The real mark of success for Blood & Water came when I realised that not only were some of the people I had run the game for now running it for their friends, but some of  those people were now running it for their friends. This is also about the time I started getting asked "When are you publishing it?" on a regular basis, so this went to the top of my list for rigourous playtesting and expanded content to support potential GMs and players. Along the way, another source of inspiration popped up by way of the excellent dark comedy mockumentary What We Do in the Shadows: though very different in tone to the other sources, it fit well within the parameters the game design allowed for and it was nice to see other people who had played the game pointing out how well it would work with this.
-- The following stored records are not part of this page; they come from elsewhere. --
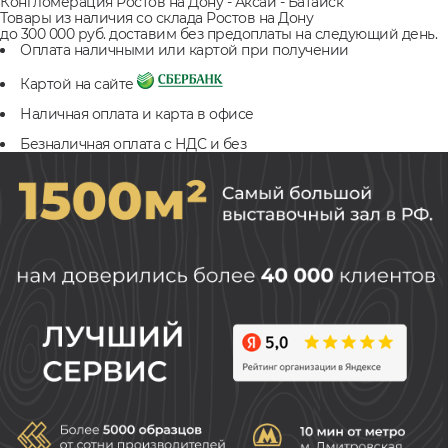
Конгломерация Ростов на Дону - Аксай - Батайск
Товары из наличия со склада Ростов на Дону
до 300 000 руб. доставим без предоплаты на следующий день.
Оплата наличными или картой при получении
Картой на сайте
Наличная оплата и карта в офисе
Безналичная оплата с НДС и без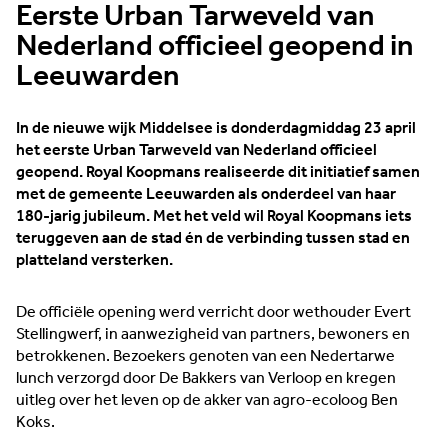
Eerste Urban Tarweveld van
Nederland officieel geopend in
Leeuwarden
In de nieuwe wijk Middelsee is donderdagmiddag 23 april
het eerste Urban Tarweveld van Nederland officieel
geopend. Royal Koopmans realiseerde dit initiatief samen
met de gemeente Leeuwarden als onderdeel van haar
180-jarig jubileum. Met het veld wil Royal Koopmans iets
teruggeven aan de stad én de verbinding tussen stad en
platteland versterken.
De officiële opening werd verricht door wethouder Evert
Stellingwerf, in aanwezigheid van partners, bewoners en
betrokkenen. Bezoekers genoten van een Nedertarwe
lunch verzorgd door De Bakkers van Verloop en kregen
uitleg over het leven op de akker van agro-ecoloog Ben
Koks.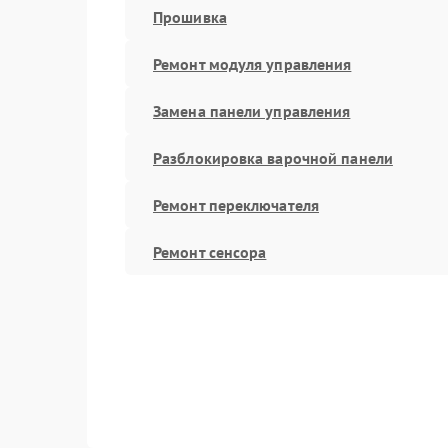
Прошивка
Ремонт модуля управления
Замена панели управления
Разблокировка варочной панели
Ремонт переключателя
Ремонт сенсора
The final and by far the trickiest part of writing Blood & Water was the section on guidance & advice for the GM: analysing how I ran the game for others and then codifying that in some way seemed like an impossible task, much like trying to see the back of your own head. As part of this, I was determined to create a quick-start playset, intended for conventions and other one-shot situations, but the harder I tried, the less enthused I became with that prospect: the real joy of the game comes from the collaborative creation of characters and their situation. In the end, I decided it was better to commit to that vision entirely, rather than drop a bunch of oven ready PCs onto new players and tell them "Here's the scenario you have to play through."

What We Do in the Shadows
The thing I like the most about Blood & Water is that I haven't grown tired of it: it's a situation creator with endless possibilities that copes with a range of tones from slapstick comedy to appalling tragedy, often at the same time. Every time I've sat down with it, I've had no idea what's going to happen, even with players I've know for years, and each time it's created a bunch of unforgettable moments that people still talk about away from the table months or years later.